Rambo II
Et dieu créa Rambo et il décida que les Viets et les Russes allaient en chier longtemps
Je pense qu’un des versets de la bible (l’évangile selon Saint Silvestre) devait contenir un passage dans le genre.
Regarder Rambo II, c’est comme regarder un aquarium, on sait pas trop pourquoi on le fait, on sait pas non plus où ça nous mène mais qu’est-ce que ça détend.
Pour faire simple je vous met dans l’ambiance : Rambo est dans un camp d’internement après avoir défoncé une bonne centaine de personnes dans le premier film. Son ami (le seul) le colonel Trautman vient le chercher pour lui proposer une mission, ce qui lui permettra d’être libre. Evidemment le quidam accepte et le voilà donc partie pour le Vietnam ou il devra retrouver des éventuels prisonnier de guerre américain.
Là vous vous dîtes que le scénario n’est pas trop capilotracté. Je vous rassure, c’est uniquement parce que vous ne connaissez pas les méthodes de travail de john. Je vous explique. Vous connaissez Michael Scofield ? Le personnage super intelligent de la série Prison Break qui a toujours un coup d’avance sur le FBI. Et ben Rambo, lui, il a toujours un chargeur d’avance sur les vietcongs, et il remplace l’encéphale de Michael par la testostérone et la créatine. Et il faut bien avouer que c’est beaucoup plus efficace que la stratégie de Scofield.
Pour en revenir au film, passé les 20 premières minutes plutôt chiante car notre héros ne se bat pas (encore), le reste est un concentré de massacre, d’explosion, de carnage. L’action ne sera brièvement interrompu que par la capture de Rambo du à un commandant Américain, pourri jusqu’à l’os, qui a tout intérêt à ce que John ne revienne pas. Vous vous doutez bien que ce n’est pas ça qui arrêtera notre chef de la diplomatie et il ira même jusqu'à se farcir les Russes de la main gauche pour montrer qu’il en a où je pense.

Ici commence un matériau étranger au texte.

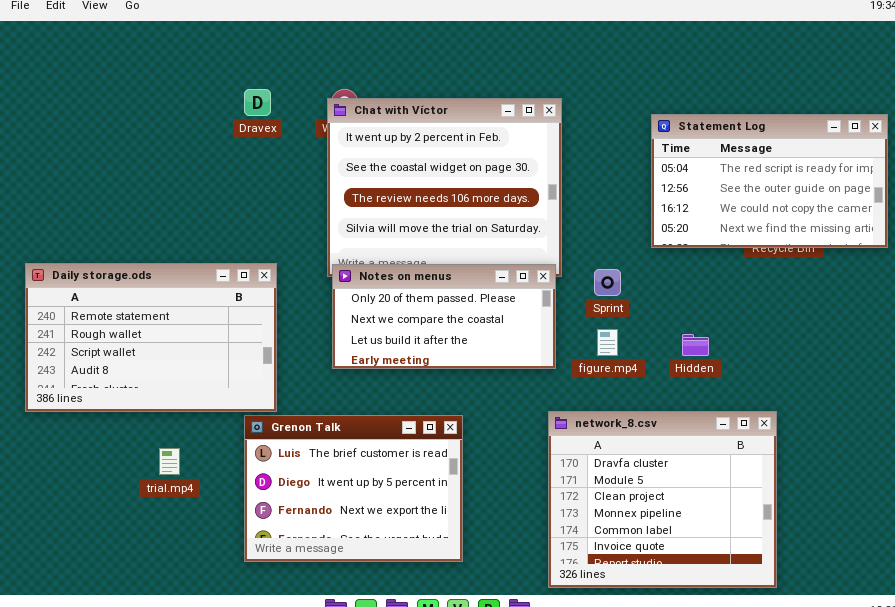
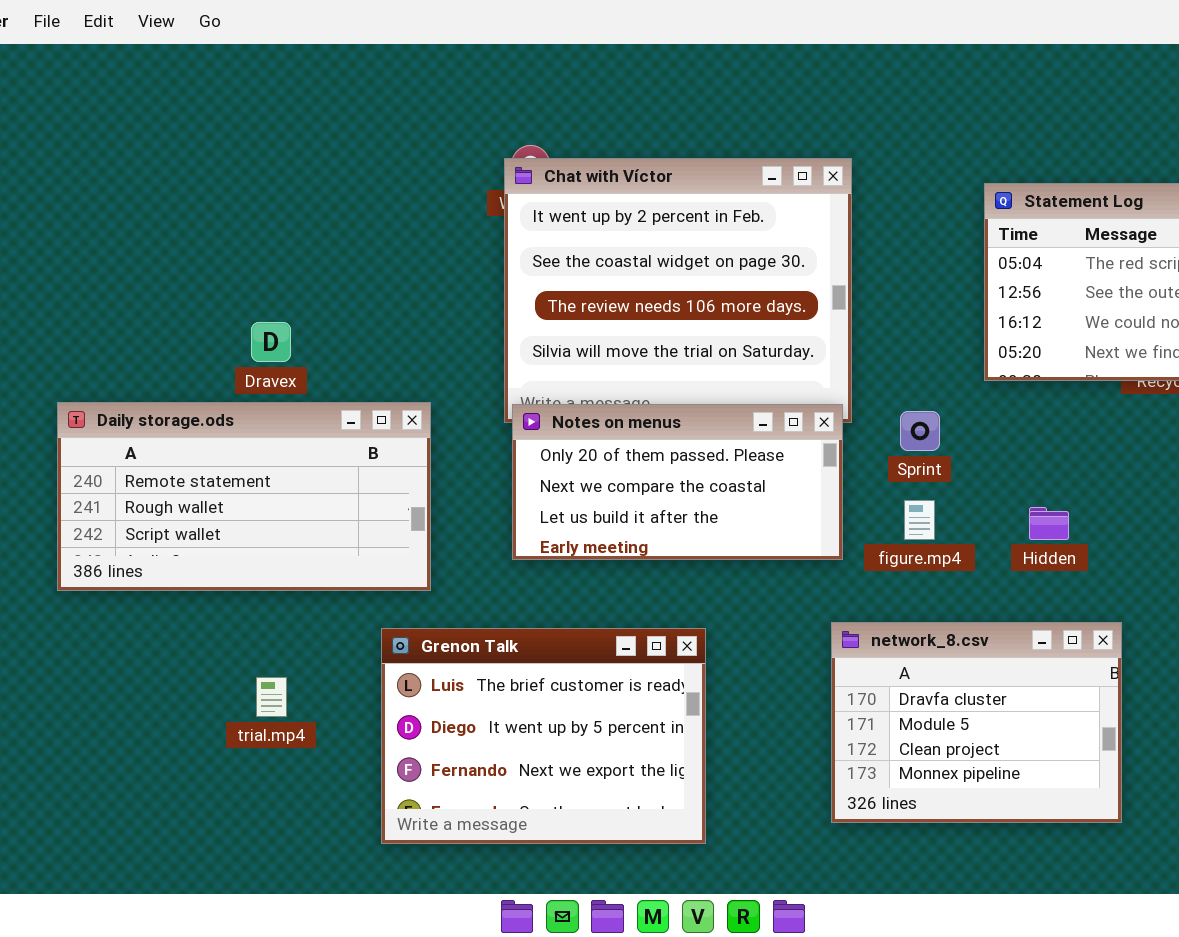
Dravex: [244,89,271,116] -> [251,322,291,362], moved
Daily storage.ods: [25,263,277,412] -> [57,402,431,591], resized
network_8.csv: [548,411,777,588] -> [831,622,1122,823], resized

L’apogée du film est atteinte lorsque la petite amie viet de Rambo se fait farcir de plomb devant ses yeux. Déjà que c’était pas un enfant de cœur, je vous laisse imaginer après ça. Le bougre sortira même un arc (qui lance des flèches avec bombe A intégré d’ailleurs) pour montrer que décidément, il en a vraiment une paire énorme.
Vous l’aurez compris, Rambo II est un film où on pose le cerveau avant d’entrer et où on apprécie les différentes façons de faire la guerre « made in Rambo ». On se demande d’ailleurs bien comment les Américains ont pu perdre la guerre avec dans leur camps un gars capable de décimer la population Vietnamienne et Russe mise ensemble.
Vous aimerez ou pas, mais je tiens tout de même a préciser que se film possède une doctrine assez américaine (le gentil américain fasse aux méchants rouge viets et russes) et que nombre d’entre vous qui auront oublié de mettre le cerveau sur off risque de trouver ça très amoral.